Information shown ▸
------------
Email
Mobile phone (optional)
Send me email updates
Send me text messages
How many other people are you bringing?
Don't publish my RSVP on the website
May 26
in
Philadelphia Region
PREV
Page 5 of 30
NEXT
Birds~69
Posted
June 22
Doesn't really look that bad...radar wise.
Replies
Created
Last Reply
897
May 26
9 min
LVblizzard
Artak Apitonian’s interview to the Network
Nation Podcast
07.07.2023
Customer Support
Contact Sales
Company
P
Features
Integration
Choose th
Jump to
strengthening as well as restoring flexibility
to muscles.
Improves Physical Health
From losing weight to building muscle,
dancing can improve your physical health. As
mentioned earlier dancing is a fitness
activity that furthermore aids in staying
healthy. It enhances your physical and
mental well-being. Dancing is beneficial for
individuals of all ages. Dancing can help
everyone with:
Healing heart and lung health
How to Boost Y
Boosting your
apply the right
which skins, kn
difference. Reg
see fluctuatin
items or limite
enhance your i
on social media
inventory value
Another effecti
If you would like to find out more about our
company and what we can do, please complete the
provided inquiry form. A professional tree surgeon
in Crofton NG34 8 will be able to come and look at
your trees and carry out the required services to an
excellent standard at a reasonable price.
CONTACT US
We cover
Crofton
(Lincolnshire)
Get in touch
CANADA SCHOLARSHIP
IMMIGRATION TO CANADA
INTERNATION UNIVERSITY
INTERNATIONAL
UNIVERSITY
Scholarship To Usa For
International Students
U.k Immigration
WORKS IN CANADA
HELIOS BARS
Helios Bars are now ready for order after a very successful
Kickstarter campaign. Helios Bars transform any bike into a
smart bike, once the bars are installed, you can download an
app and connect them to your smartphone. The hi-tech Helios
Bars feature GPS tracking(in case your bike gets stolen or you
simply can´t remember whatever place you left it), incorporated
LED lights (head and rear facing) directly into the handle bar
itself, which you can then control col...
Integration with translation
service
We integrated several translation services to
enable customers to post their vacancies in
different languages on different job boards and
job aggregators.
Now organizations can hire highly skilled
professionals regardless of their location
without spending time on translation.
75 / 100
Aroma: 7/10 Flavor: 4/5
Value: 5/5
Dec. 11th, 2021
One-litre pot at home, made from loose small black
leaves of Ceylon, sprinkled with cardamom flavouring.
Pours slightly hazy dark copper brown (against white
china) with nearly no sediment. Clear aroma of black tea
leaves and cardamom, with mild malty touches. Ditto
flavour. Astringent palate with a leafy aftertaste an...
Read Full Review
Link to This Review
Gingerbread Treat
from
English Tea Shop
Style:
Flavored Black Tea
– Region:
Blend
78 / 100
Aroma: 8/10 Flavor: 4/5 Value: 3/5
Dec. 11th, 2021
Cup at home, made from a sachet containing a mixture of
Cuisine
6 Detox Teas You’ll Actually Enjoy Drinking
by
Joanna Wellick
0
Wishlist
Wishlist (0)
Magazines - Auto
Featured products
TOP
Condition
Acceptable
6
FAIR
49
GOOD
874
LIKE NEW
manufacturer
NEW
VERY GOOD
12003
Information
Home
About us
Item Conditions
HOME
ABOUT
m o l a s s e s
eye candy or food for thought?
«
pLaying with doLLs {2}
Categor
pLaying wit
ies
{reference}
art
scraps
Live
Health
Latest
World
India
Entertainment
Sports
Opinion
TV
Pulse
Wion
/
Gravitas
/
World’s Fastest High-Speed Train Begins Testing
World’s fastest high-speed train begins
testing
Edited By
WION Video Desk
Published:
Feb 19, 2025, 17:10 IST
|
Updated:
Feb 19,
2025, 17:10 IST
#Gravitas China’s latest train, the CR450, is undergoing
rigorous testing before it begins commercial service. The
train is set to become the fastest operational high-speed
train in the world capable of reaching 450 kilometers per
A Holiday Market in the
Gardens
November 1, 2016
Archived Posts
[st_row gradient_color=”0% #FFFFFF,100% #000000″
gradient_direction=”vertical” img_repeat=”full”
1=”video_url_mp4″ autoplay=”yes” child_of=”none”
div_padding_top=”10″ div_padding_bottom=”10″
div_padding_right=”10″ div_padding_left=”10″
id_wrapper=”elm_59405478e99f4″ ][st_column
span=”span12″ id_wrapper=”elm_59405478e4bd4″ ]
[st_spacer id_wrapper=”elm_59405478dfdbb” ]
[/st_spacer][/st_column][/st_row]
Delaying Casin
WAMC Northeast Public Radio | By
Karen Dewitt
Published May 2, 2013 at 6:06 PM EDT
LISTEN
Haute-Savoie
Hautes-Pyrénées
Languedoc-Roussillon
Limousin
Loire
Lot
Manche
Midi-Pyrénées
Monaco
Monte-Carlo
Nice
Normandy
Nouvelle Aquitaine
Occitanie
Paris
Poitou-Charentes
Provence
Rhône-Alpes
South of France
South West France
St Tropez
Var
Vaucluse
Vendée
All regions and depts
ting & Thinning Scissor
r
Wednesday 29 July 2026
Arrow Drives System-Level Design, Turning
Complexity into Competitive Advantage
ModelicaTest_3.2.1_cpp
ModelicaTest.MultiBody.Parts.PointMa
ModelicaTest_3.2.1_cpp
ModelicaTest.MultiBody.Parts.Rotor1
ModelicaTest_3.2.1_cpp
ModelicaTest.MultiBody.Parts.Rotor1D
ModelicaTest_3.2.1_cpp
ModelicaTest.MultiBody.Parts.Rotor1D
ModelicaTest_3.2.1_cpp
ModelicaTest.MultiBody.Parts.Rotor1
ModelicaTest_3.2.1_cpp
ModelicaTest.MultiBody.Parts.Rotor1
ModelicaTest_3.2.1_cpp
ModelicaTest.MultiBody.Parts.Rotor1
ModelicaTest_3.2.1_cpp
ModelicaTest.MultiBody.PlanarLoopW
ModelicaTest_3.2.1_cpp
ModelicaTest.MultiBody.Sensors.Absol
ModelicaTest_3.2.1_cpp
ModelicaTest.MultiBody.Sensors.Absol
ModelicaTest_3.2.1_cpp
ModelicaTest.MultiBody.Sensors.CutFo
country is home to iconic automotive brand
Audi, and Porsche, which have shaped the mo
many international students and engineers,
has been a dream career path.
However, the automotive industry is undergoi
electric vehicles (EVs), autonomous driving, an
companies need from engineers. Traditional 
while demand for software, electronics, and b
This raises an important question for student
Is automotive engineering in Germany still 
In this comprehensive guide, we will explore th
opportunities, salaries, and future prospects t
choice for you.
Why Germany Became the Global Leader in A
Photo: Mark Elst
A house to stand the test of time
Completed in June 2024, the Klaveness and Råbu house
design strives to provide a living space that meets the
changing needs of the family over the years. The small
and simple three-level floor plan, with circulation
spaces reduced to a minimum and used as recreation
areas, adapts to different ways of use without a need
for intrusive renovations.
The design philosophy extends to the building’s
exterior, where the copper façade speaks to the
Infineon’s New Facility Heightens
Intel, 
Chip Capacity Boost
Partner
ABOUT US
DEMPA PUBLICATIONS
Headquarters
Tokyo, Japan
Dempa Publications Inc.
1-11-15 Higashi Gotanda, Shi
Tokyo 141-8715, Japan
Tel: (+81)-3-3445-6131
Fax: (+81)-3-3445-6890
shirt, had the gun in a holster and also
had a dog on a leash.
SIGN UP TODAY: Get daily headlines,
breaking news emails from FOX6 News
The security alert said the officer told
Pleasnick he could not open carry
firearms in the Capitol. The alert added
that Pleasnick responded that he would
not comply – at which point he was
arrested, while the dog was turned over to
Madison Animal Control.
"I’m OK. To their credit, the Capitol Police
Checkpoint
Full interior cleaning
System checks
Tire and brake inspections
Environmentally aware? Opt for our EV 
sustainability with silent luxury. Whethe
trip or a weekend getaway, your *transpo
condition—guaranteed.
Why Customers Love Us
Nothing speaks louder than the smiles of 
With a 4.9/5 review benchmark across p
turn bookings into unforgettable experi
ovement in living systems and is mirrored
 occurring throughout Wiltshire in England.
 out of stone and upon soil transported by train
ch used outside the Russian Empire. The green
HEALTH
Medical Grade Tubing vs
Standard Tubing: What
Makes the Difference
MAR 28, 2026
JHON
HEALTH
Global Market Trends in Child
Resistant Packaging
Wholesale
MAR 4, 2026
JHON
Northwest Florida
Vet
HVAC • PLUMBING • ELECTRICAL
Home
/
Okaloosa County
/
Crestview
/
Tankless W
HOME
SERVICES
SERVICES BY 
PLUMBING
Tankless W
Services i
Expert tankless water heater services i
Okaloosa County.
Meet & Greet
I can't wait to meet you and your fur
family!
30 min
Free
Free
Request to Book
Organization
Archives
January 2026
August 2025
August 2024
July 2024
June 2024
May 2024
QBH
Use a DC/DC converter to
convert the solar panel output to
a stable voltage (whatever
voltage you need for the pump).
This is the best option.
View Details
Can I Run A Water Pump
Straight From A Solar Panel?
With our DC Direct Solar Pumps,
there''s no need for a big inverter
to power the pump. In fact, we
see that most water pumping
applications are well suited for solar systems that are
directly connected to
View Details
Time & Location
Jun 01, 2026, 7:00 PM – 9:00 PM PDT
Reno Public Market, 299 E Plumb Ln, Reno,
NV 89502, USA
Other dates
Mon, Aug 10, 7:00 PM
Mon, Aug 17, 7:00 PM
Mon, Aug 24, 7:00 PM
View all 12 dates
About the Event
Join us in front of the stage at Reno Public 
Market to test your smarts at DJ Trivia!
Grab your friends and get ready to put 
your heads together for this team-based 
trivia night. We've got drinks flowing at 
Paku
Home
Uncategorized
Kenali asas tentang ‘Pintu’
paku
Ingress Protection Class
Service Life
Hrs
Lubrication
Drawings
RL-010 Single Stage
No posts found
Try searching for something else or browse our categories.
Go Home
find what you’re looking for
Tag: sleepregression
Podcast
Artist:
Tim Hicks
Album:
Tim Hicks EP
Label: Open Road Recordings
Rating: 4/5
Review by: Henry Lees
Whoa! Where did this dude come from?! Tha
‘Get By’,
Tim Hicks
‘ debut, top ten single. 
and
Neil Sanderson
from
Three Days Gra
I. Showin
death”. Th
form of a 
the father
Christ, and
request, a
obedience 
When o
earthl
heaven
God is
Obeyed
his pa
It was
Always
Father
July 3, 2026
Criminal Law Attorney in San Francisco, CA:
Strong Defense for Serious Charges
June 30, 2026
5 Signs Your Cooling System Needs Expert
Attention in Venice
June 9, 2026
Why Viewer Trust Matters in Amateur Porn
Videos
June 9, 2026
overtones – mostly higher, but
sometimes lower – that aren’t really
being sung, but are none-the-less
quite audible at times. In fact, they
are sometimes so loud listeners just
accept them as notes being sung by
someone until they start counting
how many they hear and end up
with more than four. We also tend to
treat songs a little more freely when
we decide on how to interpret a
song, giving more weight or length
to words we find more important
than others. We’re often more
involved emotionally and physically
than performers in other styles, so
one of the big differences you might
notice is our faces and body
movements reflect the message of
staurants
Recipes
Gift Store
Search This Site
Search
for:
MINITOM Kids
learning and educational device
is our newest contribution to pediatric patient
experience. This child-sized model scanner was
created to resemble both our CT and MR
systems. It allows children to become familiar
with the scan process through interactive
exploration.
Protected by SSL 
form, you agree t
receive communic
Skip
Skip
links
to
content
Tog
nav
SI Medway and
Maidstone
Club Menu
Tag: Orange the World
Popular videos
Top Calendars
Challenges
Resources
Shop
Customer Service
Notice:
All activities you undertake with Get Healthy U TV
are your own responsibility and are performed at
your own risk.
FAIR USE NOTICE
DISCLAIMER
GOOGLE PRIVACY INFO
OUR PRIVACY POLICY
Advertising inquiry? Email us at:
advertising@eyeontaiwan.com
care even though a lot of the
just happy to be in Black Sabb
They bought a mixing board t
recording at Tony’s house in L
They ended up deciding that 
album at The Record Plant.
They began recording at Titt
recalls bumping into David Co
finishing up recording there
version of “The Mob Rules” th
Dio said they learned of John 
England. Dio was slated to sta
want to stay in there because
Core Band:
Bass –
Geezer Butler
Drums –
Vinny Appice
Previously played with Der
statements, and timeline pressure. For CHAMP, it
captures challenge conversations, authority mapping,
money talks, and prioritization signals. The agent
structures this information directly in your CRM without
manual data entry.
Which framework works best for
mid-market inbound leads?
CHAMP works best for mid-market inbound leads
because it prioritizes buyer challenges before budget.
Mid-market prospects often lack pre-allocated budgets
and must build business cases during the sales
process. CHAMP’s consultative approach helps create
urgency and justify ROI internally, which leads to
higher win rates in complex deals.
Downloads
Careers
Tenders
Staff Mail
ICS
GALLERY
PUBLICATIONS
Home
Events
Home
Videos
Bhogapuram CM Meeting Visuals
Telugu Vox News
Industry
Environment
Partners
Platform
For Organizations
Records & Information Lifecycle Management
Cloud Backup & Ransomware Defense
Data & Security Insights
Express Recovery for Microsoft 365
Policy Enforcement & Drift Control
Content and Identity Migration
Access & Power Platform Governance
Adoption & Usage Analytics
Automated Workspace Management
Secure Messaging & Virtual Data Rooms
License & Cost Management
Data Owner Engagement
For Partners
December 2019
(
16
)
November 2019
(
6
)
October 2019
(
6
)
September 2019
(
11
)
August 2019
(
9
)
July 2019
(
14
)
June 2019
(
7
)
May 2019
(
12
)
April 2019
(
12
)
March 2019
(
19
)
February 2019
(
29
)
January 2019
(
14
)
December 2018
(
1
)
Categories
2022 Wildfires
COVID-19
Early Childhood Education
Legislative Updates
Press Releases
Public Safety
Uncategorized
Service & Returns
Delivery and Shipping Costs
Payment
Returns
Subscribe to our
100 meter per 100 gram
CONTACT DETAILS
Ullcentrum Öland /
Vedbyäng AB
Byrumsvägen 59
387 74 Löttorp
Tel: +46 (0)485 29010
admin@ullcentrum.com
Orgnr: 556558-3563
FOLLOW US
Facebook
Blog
------------
What you have to do ▸
Could you reproduce exactly the lines of the entries above, from the one with "Whoa! Where did this dude come from?! Tha" through the one with "They bought a mixing board t", and nothing else?

Written solution ▸
Whoa! Where did this dude come from?! Tha
‘Get By’,
Tim Hicks
‘ debut, top ten single. 
and
Neil Sanderson
from
Three Days Gra
I. Showin
death”. Th
form of a 
the father
Christ, and
request, a
obedience 
When o
earthl
heaven
God is
Obeyed
his pa
It was
Always
Father
July 3, 2026
Criminal Law Attorney in San Francisco, CA:
Strong Defense for Serious Charges
June 30, 2026
5 Signs Your Cooling System Needs Expert
Attention in Venice
June 9, 2026
Why Viewer Trust Matters in Amateur Porn
Videos
June 9, 2026
overtones – mostly higher, but
sometimes lower – that aren’t really
being sung, but are none-the-less
quite audible at times. In fact, they
are sometimes so loud listeners just
accept them as notes being sung by
someone until they start counting
how many they hear and end up
with more than four. We also tend to
treat songs a little more freely when
we decide on how to interpret a
song, giving more weight or length
to words we find more important
than others. We’re often more
involved emotionally and physically
than performers in other styles, so
one of the big differences you might
notice is our faces and body
movements reflect the message of
staurants
Recipes
Gift Store
Search This Site
Search
for:
MINITOM Kids
learning and educational device
is our newest contribution to pediatric patient
experience. This child-sized model scanner was
created to resemble both our CT and MR
systems. It allows children to become familiar
with the scan process through interactive
exploration.
Protected by SSL 
form, you agree t
receive communic
Skip
Skip
links
to
content
Tog
nav
SI Medway and
Maidstone
Club Menu
Tag: Orange the World
Popular videos
Top Calendars
Challenges
Resources
Shop
Customer Service
Notice:
All activities you undertake with Get Healthy U TV
are your own responsibility and are performed at
your own risk.
FAIR USE NOTICE
DISCLAIMER
GOOGLE PRIVACY INFO
OUR PRIVACY POLICY
Advertising inquiry? Email us at:
advertising@eyeontaiwan.com
care even though a lot of the
just happy to be in Black Sabb
They bought a mixing board t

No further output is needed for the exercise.